2023-05-18 18:21:10 ET
Summary
- Amdocs Limited has proven to be an excellent value creator over the past decade.
- Modest growth and a gradual reduction in the share count, but mostly a valuation re-rating, has driven Amdocs Limited shareholder returns.
- I like this story, but the valuation simply seems fair here with shares trading near their highs, making me cautious on the risk-reward of Amdocs Limited.
Shares of Amdocs Limited ( DOX ) recently surfaced on my radar after the company announced a bolt-on deal in recent weeks, warranting a long overdue investment thesis which goes back ten years. Back in 2013, Amdocs announced a bolt-on deal, when I concluded that a 12 times earnings multiple and strong balance sheet , made shares look attractive, at the time trading in the mid-thirties.
A Quick Look Back
Amdocs is a provider of software and related service to the wider telecommunication and media sector. A $120 million bolt-on deal for Actix, announced in 2013, triggered me to establish an investment thesis on the firm.
At the time, Amdocs generated about $3.3 billion in revenues, posting solid earnings at a rate of around $400 million, as earnings of $3.35 per share translated into a non-demanding 12 times earnings multiple at $37 per share. Moreover, the company operated with a net cash position of around a billion dollars, equal to more than $6 per share, as operating assets traded at less than 10 times earnings.

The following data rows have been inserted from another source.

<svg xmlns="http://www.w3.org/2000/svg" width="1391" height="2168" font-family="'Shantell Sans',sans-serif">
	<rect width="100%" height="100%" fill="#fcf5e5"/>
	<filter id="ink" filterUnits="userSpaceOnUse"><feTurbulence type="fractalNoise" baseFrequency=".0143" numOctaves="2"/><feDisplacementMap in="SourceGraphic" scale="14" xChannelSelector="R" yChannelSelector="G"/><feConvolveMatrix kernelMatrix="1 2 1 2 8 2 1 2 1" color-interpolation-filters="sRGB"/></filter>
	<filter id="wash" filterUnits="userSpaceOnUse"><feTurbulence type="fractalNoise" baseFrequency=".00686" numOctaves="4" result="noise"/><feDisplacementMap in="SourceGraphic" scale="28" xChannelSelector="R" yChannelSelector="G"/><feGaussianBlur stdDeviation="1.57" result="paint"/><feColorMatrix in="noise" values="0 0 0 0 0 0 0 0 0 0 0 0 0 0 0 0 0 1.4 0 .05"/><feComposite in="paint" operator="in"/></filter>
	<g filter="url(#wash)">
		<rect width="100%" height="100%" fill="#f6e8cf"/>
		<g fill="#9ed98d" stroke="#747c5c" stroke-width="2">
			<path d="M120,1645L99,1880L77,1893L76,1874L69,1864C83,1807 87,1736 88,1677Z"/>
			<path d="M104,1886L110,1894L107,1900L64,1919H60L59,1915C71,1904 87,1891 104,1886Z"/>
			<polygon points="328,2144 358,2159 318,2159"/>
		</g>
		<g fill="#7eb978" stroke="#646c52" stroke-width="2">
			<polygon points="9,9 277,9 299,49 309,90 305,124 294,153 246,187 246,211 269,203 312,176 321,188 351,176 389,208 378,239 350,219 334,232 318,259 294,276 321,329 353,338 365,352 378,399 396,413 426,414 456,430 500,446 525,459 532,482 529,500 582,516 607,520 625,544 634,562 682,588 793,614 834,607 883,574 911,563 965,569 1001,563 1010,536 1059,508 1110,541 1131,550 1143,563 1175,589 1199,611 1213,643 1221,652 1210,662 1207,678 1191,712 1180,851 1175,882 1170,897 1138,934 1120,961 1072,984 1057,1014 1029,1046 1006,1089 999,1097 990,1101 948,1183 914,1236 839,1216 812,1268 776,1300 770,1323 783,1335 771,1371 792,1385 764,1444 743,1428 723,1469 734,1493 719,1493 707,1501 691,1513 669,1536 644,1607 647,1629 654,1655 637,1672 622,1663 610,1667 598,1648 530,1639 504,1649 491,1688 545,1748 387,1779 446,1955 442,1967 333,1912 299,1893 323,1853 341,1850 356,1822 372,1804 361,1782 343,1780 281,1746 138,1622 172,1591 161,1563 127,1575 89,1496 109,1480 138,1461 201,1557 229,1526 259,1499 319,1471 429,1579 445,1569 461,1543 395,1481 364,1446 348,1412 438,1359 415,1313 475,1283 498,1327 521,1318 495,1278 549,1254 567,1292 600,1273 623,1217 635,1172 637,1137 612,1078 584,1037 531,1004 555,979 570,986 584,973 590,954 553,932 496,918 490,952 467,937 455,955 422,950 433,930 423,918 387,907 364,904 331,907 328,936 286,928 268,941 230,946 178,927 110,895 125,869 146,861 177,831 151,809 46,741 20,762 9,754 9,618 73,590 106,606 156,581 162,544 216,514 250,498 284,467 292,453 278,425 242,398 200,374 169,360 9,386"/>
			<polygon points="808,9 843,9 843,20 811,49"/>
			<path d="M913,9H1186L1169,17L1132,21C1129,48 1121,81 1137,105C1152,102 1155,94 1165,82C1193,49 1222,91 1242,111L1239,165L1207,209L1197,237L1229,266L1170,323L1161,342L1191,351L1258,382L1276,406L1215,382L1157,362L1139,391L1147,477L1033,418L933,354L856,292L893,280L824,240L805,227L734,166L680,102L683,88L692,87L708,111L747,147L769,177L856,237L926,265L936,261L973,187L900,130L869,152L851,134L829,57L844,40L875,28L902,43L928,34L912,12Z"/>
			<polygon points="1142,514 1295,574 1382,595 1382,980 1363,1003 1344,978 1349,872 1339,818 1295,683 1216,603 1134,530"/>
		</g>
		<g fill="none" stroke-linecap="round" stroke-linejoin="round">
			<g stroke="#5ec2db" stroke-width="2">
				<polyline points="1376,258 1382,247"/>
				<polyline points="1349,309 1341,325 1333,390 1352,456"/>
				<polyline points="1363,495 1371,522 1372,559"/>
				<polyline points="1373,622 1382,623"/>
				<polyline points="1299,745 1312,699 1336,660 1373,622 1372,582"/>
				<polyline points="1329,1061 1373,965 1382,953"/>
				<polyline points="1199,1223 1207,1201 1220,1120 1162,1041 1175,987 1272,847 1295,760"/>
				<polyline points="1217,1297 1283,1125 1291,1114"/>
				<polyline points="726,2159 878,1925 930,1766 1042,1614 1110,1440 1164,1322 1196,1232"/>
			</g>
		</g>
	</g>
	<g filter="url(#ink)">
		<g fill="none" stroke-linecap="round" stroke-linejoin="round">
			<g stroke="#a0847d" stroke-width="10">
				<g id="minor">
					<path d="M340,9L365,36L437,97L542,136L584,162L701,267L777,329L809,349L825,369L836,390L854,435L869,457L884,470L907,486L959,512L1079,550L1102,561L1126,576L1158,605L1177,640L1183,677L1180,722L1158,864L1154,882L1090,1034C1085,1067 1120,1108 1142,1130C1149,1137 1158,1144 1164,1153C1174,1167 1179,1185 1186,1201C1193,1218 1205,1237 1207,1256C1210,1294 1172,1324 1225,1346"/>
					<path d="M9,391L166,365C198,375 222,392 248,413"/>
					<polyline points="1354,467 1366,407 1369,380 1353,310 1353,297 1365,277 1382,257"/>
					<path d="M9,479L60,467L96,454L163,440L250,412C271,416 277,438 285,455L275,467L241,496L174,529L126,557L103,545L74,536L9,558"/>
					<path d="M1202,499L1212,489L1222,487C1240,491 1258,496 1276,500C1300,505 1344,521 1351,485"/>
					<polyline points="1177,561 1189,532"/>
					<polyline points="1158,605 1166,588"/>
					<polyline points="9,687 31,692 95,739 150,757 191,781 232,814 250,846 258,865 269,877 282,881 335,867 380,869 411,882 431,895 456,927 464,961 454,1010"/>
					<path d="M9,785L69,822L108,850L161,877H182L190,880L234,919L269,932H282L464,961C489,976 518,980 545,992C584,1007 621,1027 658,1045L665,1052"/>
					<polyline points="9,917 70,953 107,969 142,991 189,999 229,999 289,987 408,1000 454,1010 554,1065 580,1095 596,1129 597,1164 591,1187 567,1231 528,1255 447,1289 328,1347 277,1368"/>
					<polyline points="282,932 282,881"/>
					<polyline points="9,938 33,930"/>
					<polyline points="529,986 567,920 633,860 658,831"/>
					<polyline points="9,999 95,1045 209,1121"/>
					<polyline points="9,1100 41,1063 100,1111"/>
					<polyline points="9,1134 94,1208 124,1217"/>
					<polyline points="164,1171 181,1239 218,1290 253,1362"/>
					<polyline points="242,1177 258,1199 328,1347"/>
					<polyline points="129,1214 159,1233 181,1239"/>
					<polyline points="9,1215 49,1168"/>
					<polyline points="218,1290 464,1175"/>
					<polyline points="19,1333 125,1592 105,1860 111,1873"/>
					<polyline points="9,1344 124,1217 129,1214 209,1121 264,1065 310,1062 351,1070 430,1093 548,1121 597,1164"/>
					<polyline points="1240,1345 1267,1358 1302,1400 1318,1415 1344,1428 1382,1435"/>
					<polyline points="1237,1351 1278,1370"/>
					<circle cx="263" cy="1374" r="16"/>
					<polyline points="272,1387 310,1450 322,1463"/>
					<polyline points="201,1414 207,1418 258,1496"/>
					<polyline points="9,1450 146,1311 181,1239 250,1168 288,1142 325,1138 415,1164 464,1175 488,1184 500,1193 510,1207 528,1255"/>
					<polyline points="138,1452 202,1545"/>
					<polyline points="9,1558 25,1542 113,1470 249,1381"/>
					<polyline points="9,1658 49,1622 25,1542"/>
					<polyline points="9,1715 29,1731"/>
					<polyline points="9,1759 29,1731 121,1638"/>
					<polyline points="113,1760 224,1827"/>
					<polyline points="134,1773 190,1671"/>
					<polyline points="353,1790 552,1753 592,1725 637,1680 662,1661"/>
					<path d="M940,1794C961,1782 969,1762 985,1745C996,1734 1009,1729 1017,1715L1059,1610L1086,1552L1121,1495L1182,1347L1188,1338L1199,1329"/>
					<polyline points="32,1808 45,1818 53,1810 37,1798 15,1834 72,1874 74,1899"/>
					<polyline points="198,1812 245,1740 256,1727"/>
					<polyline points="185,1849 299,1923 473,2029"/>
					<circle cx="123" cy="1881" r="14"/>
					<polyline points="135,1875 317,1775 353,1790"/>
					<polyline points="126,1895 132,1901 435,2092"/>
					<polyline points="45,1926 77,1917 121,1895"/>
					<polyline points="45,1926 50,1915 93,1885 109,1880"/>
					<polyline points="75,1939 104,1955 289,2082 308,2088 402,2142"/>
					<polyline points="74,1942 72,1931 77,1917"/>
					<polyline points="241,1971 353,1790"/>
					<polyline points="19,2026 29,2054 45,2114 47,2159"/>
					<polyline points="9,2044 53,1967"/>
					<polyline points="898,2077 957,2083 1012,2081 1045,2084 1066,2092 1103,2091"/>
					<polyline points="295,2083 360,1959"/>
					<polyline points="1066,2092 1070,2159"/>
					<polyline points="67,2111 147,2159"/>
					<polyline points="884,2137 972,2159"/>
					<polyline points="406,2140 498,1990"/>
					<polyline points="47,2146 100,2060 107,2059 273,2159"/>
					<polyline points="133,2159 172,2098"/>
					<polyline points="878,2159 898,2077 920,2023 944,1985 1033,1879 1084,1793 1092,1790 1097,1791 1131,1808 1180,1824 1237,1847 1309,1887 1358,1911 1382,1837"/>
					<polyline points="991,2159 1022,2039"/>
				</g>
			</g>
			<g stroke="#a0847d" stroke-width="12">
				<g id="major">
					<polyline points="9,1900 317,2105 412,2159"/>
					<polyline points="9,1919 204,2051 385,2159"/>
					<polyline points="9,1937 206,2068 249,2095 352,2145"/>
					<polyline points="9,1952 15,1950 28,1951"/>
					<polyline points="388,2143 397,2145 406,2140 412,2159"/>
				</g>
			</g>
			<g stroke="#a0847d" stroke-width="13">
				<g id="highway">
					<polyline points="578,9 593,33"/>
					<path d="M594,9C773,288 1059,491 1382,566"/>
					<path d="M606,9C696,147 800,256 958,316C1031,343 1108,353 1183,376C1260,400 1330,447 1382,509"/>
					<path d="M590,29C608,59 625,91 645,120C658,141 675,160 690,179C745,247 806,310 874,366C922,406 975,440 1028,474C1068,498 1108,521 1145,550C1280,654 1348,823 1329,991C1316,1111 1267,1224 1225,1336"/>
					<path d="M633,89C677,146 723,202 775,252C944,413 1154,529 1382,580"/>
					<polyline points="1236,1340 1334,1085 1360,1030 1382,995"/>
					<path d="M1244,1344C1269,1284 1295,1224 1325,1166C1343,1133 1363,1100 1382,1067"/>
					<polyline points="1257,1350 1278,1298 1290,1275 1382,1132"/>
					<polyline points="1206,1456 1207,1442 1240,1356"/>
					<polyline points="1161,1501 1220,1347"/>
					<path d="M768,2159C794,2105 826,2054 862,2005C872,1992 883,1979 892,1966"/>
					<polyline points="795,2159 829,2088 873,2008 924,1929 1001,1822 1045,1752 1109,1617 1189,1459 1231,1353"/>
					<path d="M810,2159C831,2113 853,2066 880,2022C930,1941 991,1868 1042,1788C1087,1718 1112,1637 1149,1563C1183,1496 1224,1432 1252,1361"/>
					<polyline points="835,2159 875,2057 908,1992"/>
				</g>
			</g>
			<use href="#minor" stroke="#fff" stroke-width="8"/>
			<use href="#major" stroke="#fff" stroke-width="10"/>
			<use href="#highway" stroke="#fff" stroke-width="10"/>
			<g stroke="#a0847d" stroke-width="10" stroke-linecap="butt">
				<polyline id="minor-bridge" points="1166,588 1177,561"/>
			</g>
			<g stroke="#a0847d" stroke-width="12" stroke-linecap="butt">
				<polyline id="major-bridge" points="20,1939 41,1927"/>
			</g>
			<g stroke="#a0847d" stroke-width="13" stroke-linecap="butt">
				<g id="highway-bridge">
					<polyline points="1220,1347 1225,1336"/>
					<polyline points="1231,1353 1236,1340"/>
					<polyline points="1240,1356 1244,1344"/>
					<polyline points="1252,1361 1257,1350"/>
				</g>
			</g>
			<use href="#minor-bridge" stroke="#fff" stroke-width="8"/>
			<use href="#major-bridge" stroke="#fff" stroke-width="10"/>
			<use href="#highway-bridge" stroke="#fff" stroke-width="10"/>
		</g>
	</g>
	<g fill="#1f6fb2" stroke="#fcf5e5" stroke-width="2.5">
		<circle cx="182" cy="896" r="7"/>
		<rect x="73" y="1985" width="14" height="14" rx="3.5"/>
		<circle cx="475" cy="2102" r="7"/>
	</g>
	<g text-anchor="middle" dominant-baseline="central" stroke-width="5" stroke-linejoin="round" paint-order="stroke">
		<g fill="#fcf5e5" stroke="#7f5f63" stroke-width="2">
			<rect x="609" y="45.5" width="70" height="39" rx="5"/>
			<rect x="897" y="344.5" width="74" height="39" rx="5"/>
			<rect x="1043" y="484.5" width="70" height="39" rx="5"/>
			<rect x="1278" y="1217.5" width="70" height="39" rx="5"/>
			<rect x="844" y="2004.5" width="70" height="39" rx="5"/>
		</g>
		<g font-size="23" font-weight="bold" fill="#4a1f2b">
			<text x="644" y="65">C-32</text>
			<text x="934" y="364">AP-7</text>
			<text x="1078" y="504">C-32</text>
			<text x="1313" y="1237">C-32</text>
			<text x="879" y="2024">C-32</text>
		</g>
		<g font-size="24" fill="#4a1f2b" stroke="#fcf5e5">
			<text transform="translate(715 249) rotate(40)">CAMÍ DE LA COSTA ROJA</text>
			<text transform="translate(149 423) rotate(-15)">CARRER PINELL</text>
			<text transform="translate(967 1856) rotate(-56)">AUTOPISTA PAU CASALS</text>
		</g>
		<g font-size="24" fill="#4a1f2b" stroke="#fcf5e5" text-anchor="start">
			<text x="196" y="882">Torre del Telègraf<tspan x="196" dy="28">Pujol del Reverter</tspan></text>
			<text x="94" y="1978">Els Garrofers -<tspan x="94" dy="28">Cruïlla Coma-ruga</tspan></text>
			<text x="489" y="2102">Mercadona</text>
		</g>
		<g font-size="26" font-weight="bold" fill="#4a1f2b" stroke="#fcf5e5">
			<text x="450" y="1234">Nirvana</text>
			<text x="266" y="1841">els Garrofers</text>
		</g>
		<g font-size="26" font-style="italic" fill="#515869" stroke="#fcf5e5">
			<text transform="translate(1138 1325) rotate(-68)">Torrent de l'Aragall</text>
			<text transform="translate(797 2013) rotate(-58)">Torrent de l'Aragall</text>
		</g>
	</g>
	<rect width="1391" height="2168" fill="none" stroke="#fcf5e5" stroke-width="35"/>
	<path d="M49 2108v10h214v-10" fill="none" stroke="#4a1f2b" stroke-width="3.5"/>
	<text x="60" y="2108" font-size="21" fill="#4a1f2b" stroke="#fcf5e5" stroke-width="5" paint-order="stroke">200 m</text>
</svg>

These were non-demanding multiples, amidst modest growth, although there was some uncertainty in the business model, in part related to the high exposure to large telecommunication companies like Verizon Communications Inc. ( VZ ) and its peers. Large-scale M&A in the sector had the potential to create disruption, besides the risk of customer concentration, of course.
Moving Forward
If we fast-forward a decade in time, we have seen Amdocs Limited shares rise to $94 per share, as shares trade within imminent reach of their highs. These 150% returns translate into returns of nearly 10% per annum, very decent and stable returns, as Amdocs has proven to be an excellent value creator (aided by a low valuation from the get go).
Fast forwarding to November 2022, we can see how shareholder value has been created. The company reported a 7% increase in full year sales to $4.6 billion, marking just 40% cumulative growth over the past decade. The company posted GAAP profits of $550 million, equal to $4.44 per share (with earnings per share growth aided by share buybacks).
Adjusted earnings came in around a hundred million higher, with earnings on that basis improving to $5.30 per share. Realistic earnings come in around the midpoint of both numbers, as the adjustment between both metrics stem roughly fifty-fifty from amortization charges and stock-based compensation expenses.
One thing had changed: while Amdocs Limited continued to hold onto a net cash position, it had shrunk to about $173 million by the end of 2022. Based on the assumption that a near $5.00 earnings per share number is realistic, it is clear that most of the valuation creation came from a re-rating, from about 12 times earnings to 18 times earnings here.
The 2023 guidance is comforting, with sales seen up 6% at the midpoint of the guidance range on a reported basis, as growth is expected to come in two points higher on a constant currency basis, with non-GAAP earnings seen up 10%.
Some Recent Momentum
Early in May 2023, Amdocs announced a typical bolt-on deal. The company reached a deal to acquire the service assurance business of TEOCO in a $90 million deal. For the fiscal year 2024, the revenue contribution is pegged at around half a percent of the revenue base. That suggests about a $25 million revenue contribution, indicating the deal does not really come cheap at more than 3.5 times sales. After all, Amdocs trades just above 2 times sales here. Given the relatively small revenue base of the TEOCO activities, no real impact (dilution or accretion) is seen to near-term earnings.
A few days later, the company announced a 7% increase in second quarter sales to $1.22 billion, as the company continues to be on track to achieve the full year guidance. This suggests that sales are seen around $5 billion, with earnings per share seen at around $5.88 per share. The company ended the quarter with a $216 million net cash position, although that net cash will fall to about a dollar per share upon the TEOCO deal.
Fairly Valued
Subtracting about sixty cents from the adjusted earnings range, I peg realistic Amdocs Limited earnings around $5.40 per share, as operating assets trade around 17-18 times realistic earnings on that basis, amidst an unleveraged balance sheet.
This seems about fair, as the re-rating appears to be complete. While Amdocs Limited is a decent long-term value creator, I am not too impressed with the long-term positioning (given its largest clientele basis) in combination with a largely depleted net cash position and a re-rating towards a market multiple.